I do a 90 minute boil and my post boil volume is right on but my OG is about 10 -15 points low, in fact today it was exactly the same gravity as the pre-boil gravity!

That seems impossible. The only thing I can come up with is if you were to boil with the lid on, and not get any evaporation. But you wouldn't do that, would you?
 
If your pre-boil volume and gravity are spot on, and your final volume is spot on there is no way you can miss your final gravity, there has to be some miscalculation in your recipe or if you are using some beer software it´s probably not well adjusted.
Boiling the wort will anly reduce your volume and therefore increase the gravity of your wort it´s impossible to loose sugar during the boil,
 
Obliviousbrew said:
If your pre-boil volume and gravity are spot on, and your final volume is spot on there is no way you can miss your final gravity, there has to be some miscalculation in your recipe or if you are using some beer software it´s probably not well adjusted.
Boiling the wort will anly reduce your volume and therefore increase the gravity of your wort it´s impossible to loose sugar during the boil,

I know. This is what has me so baffled. I'm very meticulous about my measurements. I'm beginning to think my therminator has a leak in it, thinning out my wort as I chill it. Next time I'll take a sample before chilling and one after and compare the results.

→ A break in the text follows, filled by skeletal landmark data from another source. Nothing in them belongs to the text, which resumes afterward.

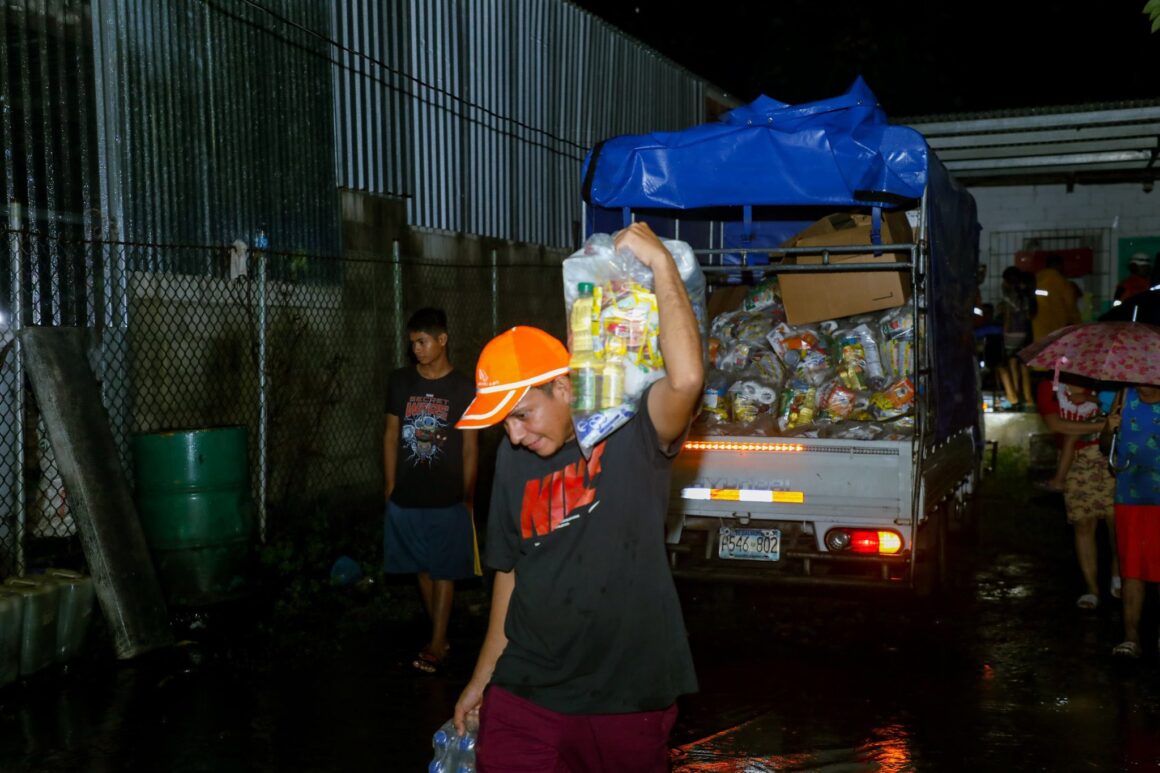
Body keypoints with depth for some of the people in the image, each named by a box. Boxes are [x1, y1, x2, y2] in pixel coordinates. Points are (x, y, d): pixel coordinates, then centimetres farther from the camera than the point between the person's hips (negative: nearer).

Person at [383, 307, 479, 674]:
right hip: (405, 498, 3)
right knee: (422, 568, 13)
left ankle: (437, 644, 13)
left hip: (447, 499, -3)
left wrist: (467, 499, -1)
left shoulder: (463, 388, -5)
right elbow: (391, 435, 8)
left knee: (443, 571, 5)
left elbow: (470, 447, -1)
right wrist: (390, 487, 6)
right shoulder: (399, 381, 2)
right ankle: (439, 634, 26)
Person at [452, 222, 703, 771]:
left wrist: (660, 261, -24)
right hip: (525, 697, 4)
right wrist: (483, 677, 17)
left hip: (630, 701, -3)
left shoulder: (633, 436, -11)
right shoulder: (514, 457, 3)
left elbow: (687, 377, -32)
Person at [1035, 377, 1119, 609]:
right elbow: (1056, 425, -13)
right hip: (1076, 465, -1)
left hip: (1108, 459, 1)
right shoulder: (1050, 388, -1)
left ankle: (1118, 575, 19)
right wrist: (1100, 426, -18)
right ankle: (1091, 589, 9)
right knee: (1083, 525, 1)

As far as software goes I use BeerSmith and got my numbers off their forum. Anybody have better numbers for the 20L?

Thanks,
Brian
 
May I assume you are using a hydrometer, not a refractometer? If so, are you allowing the wort to cool to ~70F before taking a reading? and are you correcting for temperature?

Could your hydrometer have gotten bumped and damaged, such that the scale is able to move?

Yes, I use a hydrometer and have calibrated it with distiller water. It seems to be fine. All my other readings are normal so I'm investigating other areas in my system. Unfortunately this was not a one time issue, it's been a consistent problem for the last couple of months. I'm thinking maybe my therminator is leaking. I've talked to Blichman and they're helping me with that.

Thanks,
Brian
 
Yes, I use a hydrometer and have calibrated it with distiller water. It seems to be fine. All my other readings are normal so I'm investigating other areas in my system. Unfortunately this was not a one time issue, it's been a consistent problem for the last couple of months. I'm thinking maybe my therminator is leaking. I've talked to Blichman and they're helping me with that.

Thanks,
Brian

If you're hitting your final volume it doesn't really make sense that your chiller is leaking. To have no change in gravity from pre to post boil means you'd have to leak the same amount you've evaporated in which case your final volume would equal your starting volume. For the sake of being thorough you could try checking your hydrometer in a known sugar solution. Dissolve 10g of sugar in 90g of distilled water and see if it reads 1.040. Don't forget to adjust for whatever temperature your hydrometer is calibrated at.

Robert
 
If you're hitting your final volume it doesn't really make sense that your chiller is leaking. To have no change in gravity from pre to post boil means you'd have to leak the same amount you've evaporated in which case your final volume would equal your starting volume. For the sake of being thorough you could try checking your hydrometer in a known sugar solution. Dissolve 10g of sugar in 90g of distilled water and see if it reads 1.040. Don't forget to adjust for whatever temperature your hydrometer is calibrated at.

Robert

My bad, I misused terminology. When I said final volume I was talking about as measured in the Braumeister before transferring to fermenter. I will test my hydrometer again using your suggestion. Thanks.